***** DATA EXCERPTS *****
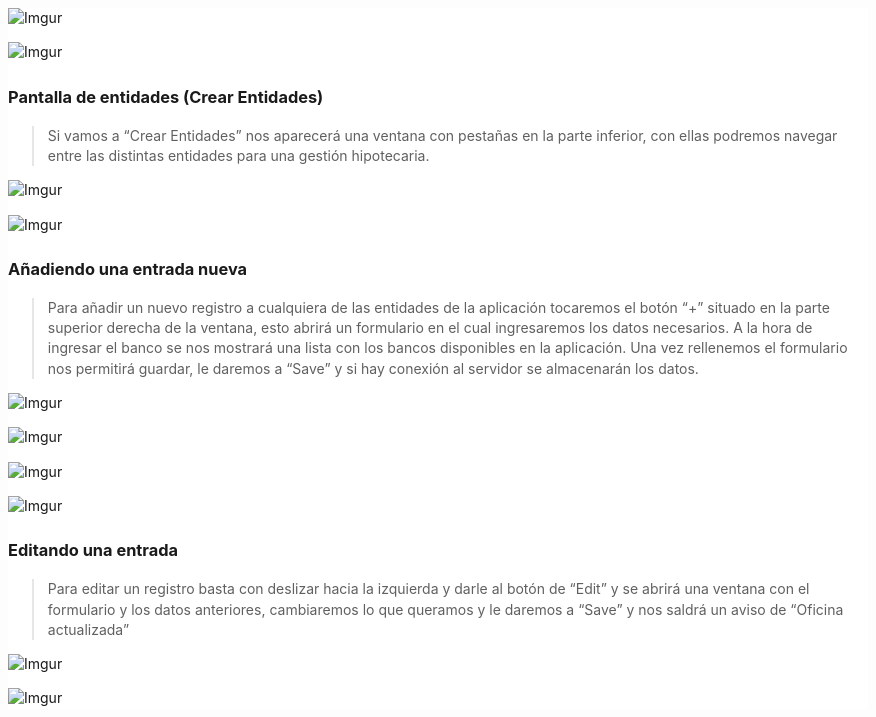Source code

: 
![Imgur](https://i.imgur.com/2MNZq89.png)


![Imgur](https://i.imgur.com/i3MJZXG.png)


### Pantalla de entidades (Crear Entidades)


>   Si vamos a “Crear Entidades” nos aparecerá una ventana con pestañas en la
>   parte inferior, con ellas podremos navegar entre las distintas entidades
>   para una gestión hipotecaria.


![Imgur](https://i.imgur.com/7Z4H2hv.png)


![Imgur](https://i.imgur.com/qFa4hDO.png)


### Añadiendo una entrada nueva


>   Para añadir un nuevo registro a cualquiera de las entidades de la aplicación
>   tocaremos el botón “+” situado en la parte superior derecha de la ventana,
>   esto abrirá un formulario en el cual ingresaremos los datos necesarios. A la
>   hora de ingresar el banco se nos mostrará una lista con los bancos
>   disponibles en la aplicación. Una vez rellenemos el formulario nos permitirá
>   guardar, le daremos a “Save” y si hay conexión al servidor se almacenarán
>   los datos.


![Imgur](https://i.imgur.com/RsbSUQ8.png)


![Imgur](https://i.imgur.com/DWquvoU.png)


![Imgur](https://i.imgur.com/oybh9qY.png)


![Imgur](https://i.imgur.com/ktHfgR9.png)


### Editando una entrada


>   Para editar un registro basta con deslizar hacia la izquierda y darle al
>   botón de “Edit” y se abrirá una ventana con el formulario y los datos
>   anteriores, cambiaremos lo que queramos y le daremos a “Save” y nos saldrá
>   un aviso de “Oficina actualizada”


![Imgur](https://i.imgur.com/yUiOeBn.png)


![Imgur](https://i.imgur.com/neOZdYa.png)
*****
WHAT YOU WILL DO: Arrange the lines of the records above as a numbered list, skipping any blank lines. Leave the pictures out of your answer.

OUTPUT:
1. Source code
2. : 
3. ![Imgur](https://i.imgur.com/2MNZq89.png)
4. ![Imgur](https://i.imgur.com/i3MJZXG.png)
5. ### Pantalla de entidades (Crear Entidades)
6. >   Si vamos a “Crear Entidades” nos aparecerá una ventana con pestañas en la
7. >   parte inferior, con ellas podremos navegar entre las distintas entidades
8. >   para una gestión hipotecaria.
9. ![Imgur](https://i.imgur.com/7Z4H2hv.png)
10. ![Imgur](https://i.imgur.com/qFa4hDO.png)
11. ### Añadiendo una entrada nueva
12. >   Para añadir un nuevo registro a cualquiera de las entidades de la aplicación
13. >   tocaremos el botón “+” situado en la parte superior derecha de la ventana,
14. >   esto abrirá un formulario en el cual ingresaremos los datos necesarios. A la
15. >   hora de ingresar el banco se nos mostrará una lista con los bancos
16. >   disponibles en la aplicación. Una vez rellenemos el formulario nos permitirá
17. >   guardar, le daremos a “Save” y si hay conexión al servidor se almacenarán
18. >   los datos.
19. ![Imgur](https://i.imgur.com/RsbSUQ8.png)
20. ![Imgur](https://i.imgur.com/DWquvoU.png)
21. ![Imgur](https://i.imgur.com/oybh9qY.png)
22. ![Imgur](https://i.imgur.com/ktHfgR9.png)
23. ### Editando una entrada
24. >   Para editar un registro basta con deslizar hacia la izquierda y darle al
25. >   botón de “Edit” y se abrirá una ventana con el formulario y los datos
26. >   anteriores, cambiaremos lo que queramos y le daremos a “Save” y nos saldrá
27. >   un aviso de “Oficina actualizada”
28. ![Imgur](https://i.imgur.com/yUiOeBn.png)
29. ![Imgur](https://i.imgur.com/neOZdYa.png)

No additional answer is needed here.